Führerschein nach Drogen oder Alkohol – Schritt für Schritt
Bei Drogenkonsum (Cannabis, illegale Substanzen)
Der Amtsarzt der zuständigen BH (Bregenz, Feldkirch oder Dornbirn) veranlasst die psychiatrische Begutachtung. Folgende Nachweise sind erforderlich:
- Abstinenznachweis – aktueller Drogenharnbefund
- Psychische Stabilität – im Rahmen der psychiatrischen Untersuchung
- Auflagen – je nach Verlauf Kontrolltests oder Folgegutachten
Dr. Wölfle erstellt das psychiatrische Führerscheingutachten in seiner Praxis in Dornbirn, Marktstraße 2.
Bei Alkohol
Bei alkoholbedingtem Führerscheinentzug sind neben der psychiatrischen Stellungnahme häufig weitere Schritte nötig:
- Laboruntersuchung – CDT-Wert als Abstinenznachweis
- Verkehrspsychologische Untersuchung – beim Psychodiagnostischen Institut Hochenburger (Mozartstraße 5, Tel. +43 5572 33525)
- Psychiatrische Stellungnahme – Beurteilung der Lenkeignung durch Dr. Wölfle
Bei psychischen Erkrankungen oder Medikamenten
Wirkt sich eine psychiatrische Erkrankung oder die Einnahme von Sedativa auf die Fahrtauglichkeit aus, beurteilt Dr. Wölfle, ob die Lenkeignung weiterhin gegeben ist.
ADHS und Führerschein in Vorarlberg
Bei einer ADHS-Diagnose kann die Lenkeignung in Frage gestellt werden – insbesondere wenn Stimulanzien wie Methylphenidat verordnet sind. Die fachärztliche Stellungnahme dokumentiert, ob Konzentrationsfähigkeit und Impulskontrolle für das sichere Lenken ausreichen.

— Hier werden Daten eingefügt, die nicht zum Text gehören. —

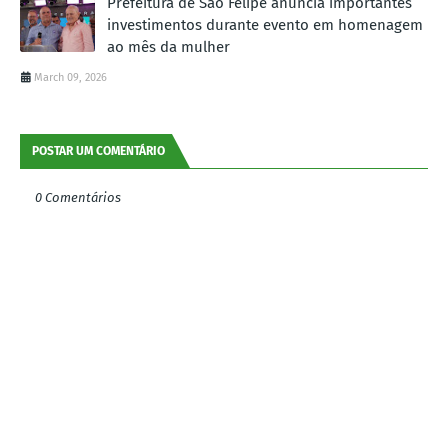
Prefeitura de São Felipe anuncia importantes
investimentos durante evento em homenagem
ao mês da mulher
March 09, 2026
POSTAR UM COMENTÁRIO
0 Comentários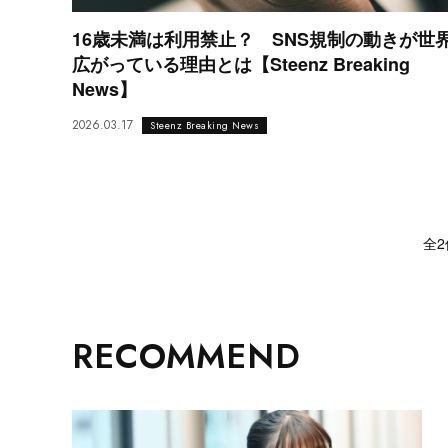
16歳未満は利用禁止？ SNS規制の動きが世
広がっている理由とは【Steenz Breaking
News】
2026.03.17
Steenz Breaking News
全2
RECOMMEND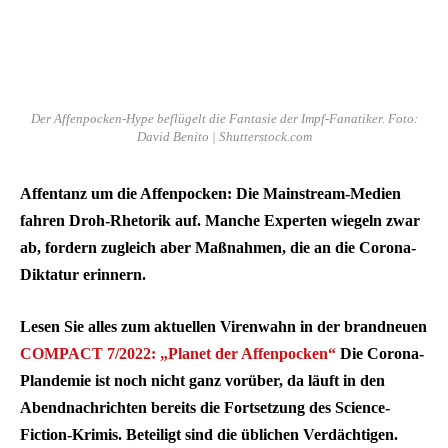
Der Affenpocken-Hype beflügelt die Fantasie der Impf-Fanatiker. Foto:
David Benito | Shutterstock.com
Affentanz um die Affenpocken: Die Mainstream-Medien
fahren Droh-Rhetorik auf. Manche Experten wiegeln zwar
ab, fordern zugleich aber Maßnahmen, die an die Corona-
Diktatur erinnern.
Lesen Sie alles zum aktuellen Virenwahn in der brandneuen
COMPACT 7/2022: „Planet der Affenpocken“
Die Corona-
Plandemie ist noch nicht ganz vorüber, da läuft in den
Abendnachrichten bereits die Fortsetzung des Science-
Fiction-Krimis. Beteiligt sind die üblichen Verdächtigen.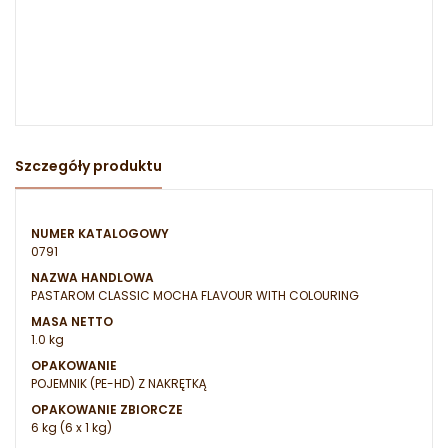
Szczegóły produktu
NUMER KATALOGOWY
0791
NAZWA HANDLOWA
PASTAROM CLASSIC MOCHA FLAVOUR WITH COLOURING
MASA NETTO
1.0 kg
OPAKOWANIE
POJEMNIK (PE-HD) Z NAKRĘTKĄ
OPAKOWANIE ZBIORCZE
6 kg (6 x 1 kg)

Depression und Führerschein
Eine schwere depressive Episode kann die Fahrtauglichkeit beeinträchtigen. Der Amtsarzt ordnet ein psychiatrisches Gutachten an, um zu klären, ob die Behandlung stabil ist. Auch die Einnahme bestimmter Antidepressiva wird berücksichtigt.

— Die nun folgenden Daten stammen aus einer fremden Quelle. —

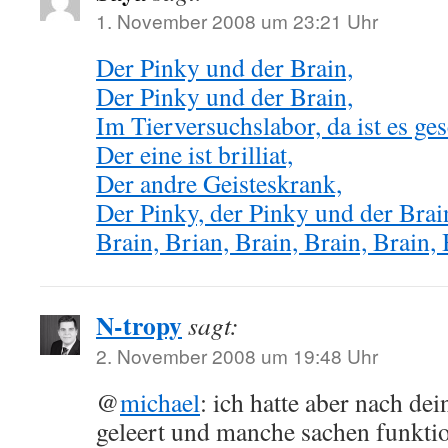
1. November 2008 um 23:21 Uhr
Der Pinky und der Brain,
Der Pinky und der Brain,
Im Tierversuchslabor, da ist es ge
Der eine ist brilliat,
Der andre Geisteskrank,
Der Pinky, der Pinky und der Brain
Brain, Brian, Brain, Brain, Brain
N-tropy
sagt:
2. November 2008 um 19:48 Uhr
@
michael
: ich hatte aber nach de
geleert und manche sachen funkti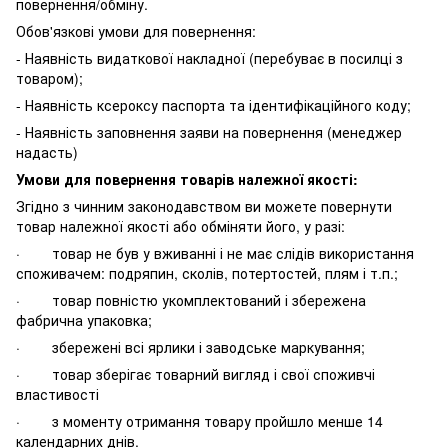
повернення/обміну.
Обов'язкові умови для повернення:
- Наявність видаткової накладної (перебуває в посилці з
товаром);
- Наявність ксероксу паспорта та ідентифікаційного коду;
- Наявність заповнення заяви на повернення (менеджер
надасть)
Умови для повернення товарів належної якості:
Згідно з чинним законодавством ви можете повернути
товар належної якості або обміняти його, у разі:
· товар не був у вживанні і не має слідів використання
споживачем: подряпин, сколів, потертостей, плям і т.п.;
· товар повністю укомплектований і збережена
фабрична упаковка;
· збережені всі ярлики і заводське маркування;
· товар зберігає товарний вигляд і свої споживчі
властивості
· з моменту отримання товару пройшло менше 14
календарних днів.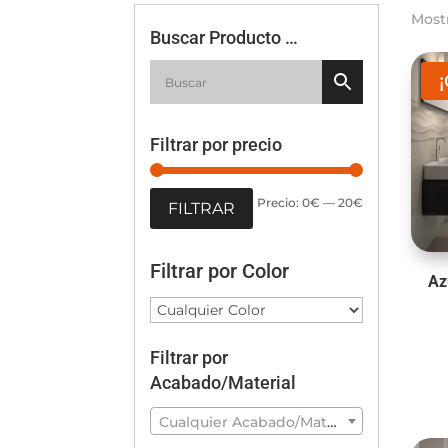
Most
Buscar Producto …
Filtrar por precio
Precio
Precio
Precio:
0€
—
20€
FILTRAR
mínimo
máximo
Filtrar por Color
Az
Filtrar por
Acabado/Material
Cualquier Acabado/Material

Suchterkrankung und Führerschein
Bei einer diagnostizierten Suchterkrankung – ob Alkohol, Cannabis oder andere Substanzen – ist eine Lenkeignungsüberprüfung durch den Amtsarzt in Vorarlberg Standard. Dr. Wölfle bewertet als Facharzt mit Schwerpunkt Suchtmedizin:
- Aktuellen Behandlungsstand
- Nachgewiesene Abstinenz
- Prognose für die weitere Lenkeignung
Ablauf der Begutachtung – in 4 Schritten
- Anordnung: Der Amtsarzt der zuständigen BH ordnet die Lenkeignungsüberprüfung an.
- Termin vereinbaren: Per SMS an +43 664 6558169 – kurzfristige Termine möglich.
- Untersuchung: Ausführliches psychiatrisches Gespräch, Erhebung der Krankengeschichte, Beurteilung der psychischen Stabilität.
- Befund: Die fachärztliche Stellungnahme geht noch am selben Tag an die BH-Gesundheitsabteilung.
Dauer und Befund
Die Untersuchung dauert rund eine Stunde. Der Befund wird noch am selben Tag an die zuständige Bezirkshauptmannschaft übermittelt. Die Entscheidung der Behörde liegt in der Regel innerhalb weniger Werktage vor.
Kosten des Gutachtens
Die Kosten für das psychiatrische Führerscheingutachten orientieren sich am üblichen Rahmen für fachärztliche Stellungnahmen in Österreich. Für eine genaue Auskunft kontaktieren Sie die Praxis vorab per SMS an +43 664 6558169.
Psychiater für Führerscheingutachten in Vorarlberg – Einzugsgebiet
Die Praxis von Dr. Wölfle befindet sich in Dornbirn (Marktstraße 2) und ist aus ganz Vorarlberg gut erreichbar:
- BH Bregenz – Bregenz, Hard, Lustenau, Höchst, Lauterach, Wolfurt, Kennelbach
- BH Dornbirn – Dornbirn, Hohenems, Götzis, Altach
- BH Feldkirch – Feldkirch, Rankweil, Nenzing, Frastanz, Bludenz-Umgebung
Auch für Berufsfahrer (LKW, Bus – Führerscheinklasse C, D) oder bei Führerscheinentzug im Ausland mit Wohnsitz in Vorarlberg ist Dr. Wölfle zuständig.